Güç dengeleri açısından bakıldığında ise eski dünya düzeni ciddi biçimde sarsılmış durumda. ABD ve Avrupa hâlâ küresel finansın ve inovasyonun merkezi olsa da Çin, Rusya, Hindistan gibi ülkeler alternatif ittifaklar ve ticaret hatları kurarak Batı merkezli sistemi kısmen dengelemeye çalışıyor. Kuşak ve Yol Girişimi, BRICS’in genişleme hamleleri, yerel para birimleriyle ticaret projeleri hep bu arayışın parçaları. Bu, dünya ekonomisinin tek kutuplu yapıdan daha çok çok-kutuplu bir yapıya evrildiğinin işareti.
Bütün bu tablo, küresel ekonomik düzenin aslında hem bir büyüme savaşı hem de yeni bir güç dengesi kurma çabası içerisinde olduğunu gösteriyor.

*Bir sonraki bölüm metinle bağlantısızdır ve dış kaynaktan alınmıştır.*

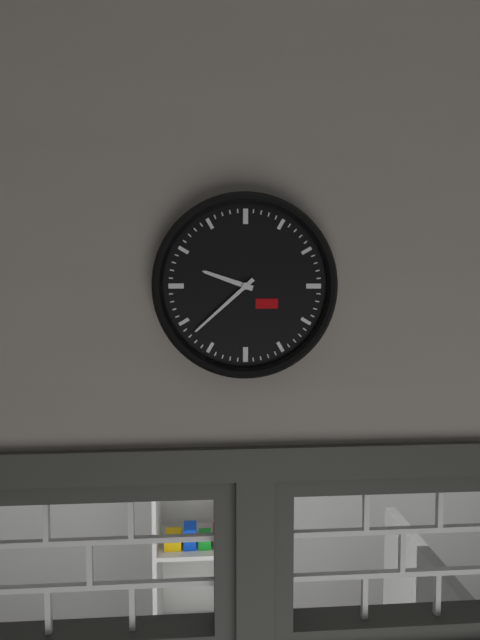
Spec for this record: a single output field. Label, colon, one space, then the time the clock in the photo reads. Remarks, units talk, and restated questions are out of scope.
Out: 9:38
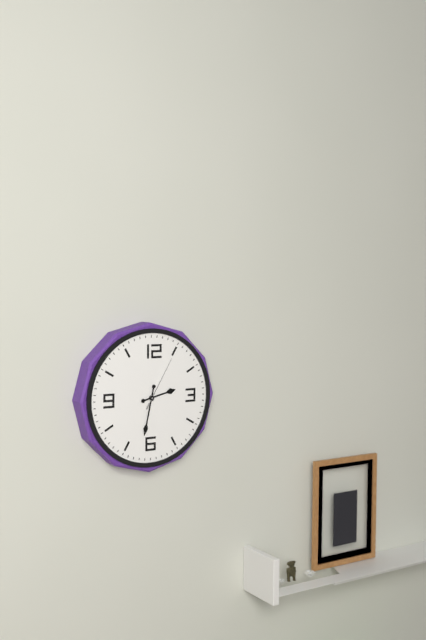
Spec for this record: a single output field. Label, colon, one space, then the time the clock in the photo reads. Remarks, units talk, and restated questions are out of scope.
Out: 2:32:05
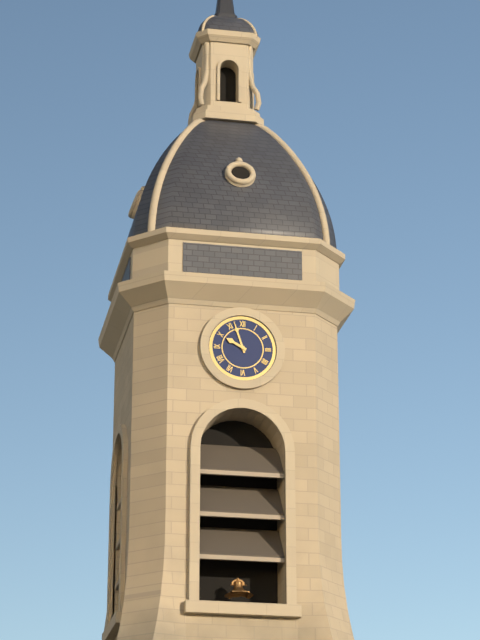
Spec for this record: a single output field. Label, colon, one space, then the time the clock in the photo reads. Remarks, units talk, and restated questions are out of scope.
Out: 9:57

Ülkeler bir yandan teknolojik üstünlük, daha büyük pazar payı ve sermaye çekme yarışı içindeyken; diğer yandan askeri gücü, enerji kartlarını, lojistik hatları ve diplomatik ittifakları da masaya koyarak daha karmaşık bir oyunu oynuyorlar. Dünya ekonomisinin yeni rotası tam olarak burada şekilleniyor: Hızlı büyümenin yarattığı fırsatların yanında, artan rekabetin doğurduğu kırılganlıklar ve bölgesel gerilimler.

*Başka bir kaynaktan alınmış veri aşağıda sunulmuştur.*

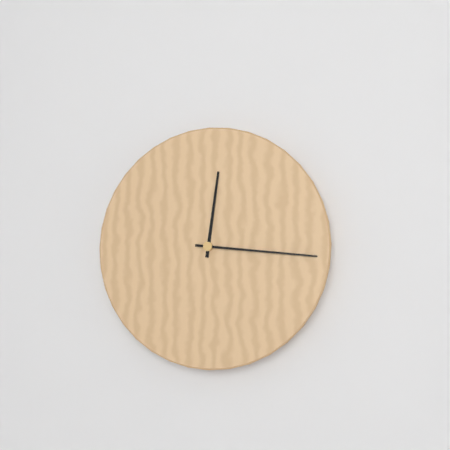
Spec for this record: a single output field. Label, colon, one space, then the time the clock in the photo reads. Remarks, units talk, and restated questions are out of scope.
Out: 12:16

Sonuçta bu yeni küresel sahnede kazananlar yalnızca üretimi artıranlar değil, aynı zamanda riskleri doğru yönetenler, kurumlarını güçlendirenler ve toplumsal dayanışmayı koruyabilenler olacak. Dünya belki hiç olmadığı kadar bütünleşik; ama aynı zamanda hiç olmadığı kadar parçalanmaya da açık. Bu çelişki, 21. yüzyılın ekonomi-politiğinin temel gerçeği.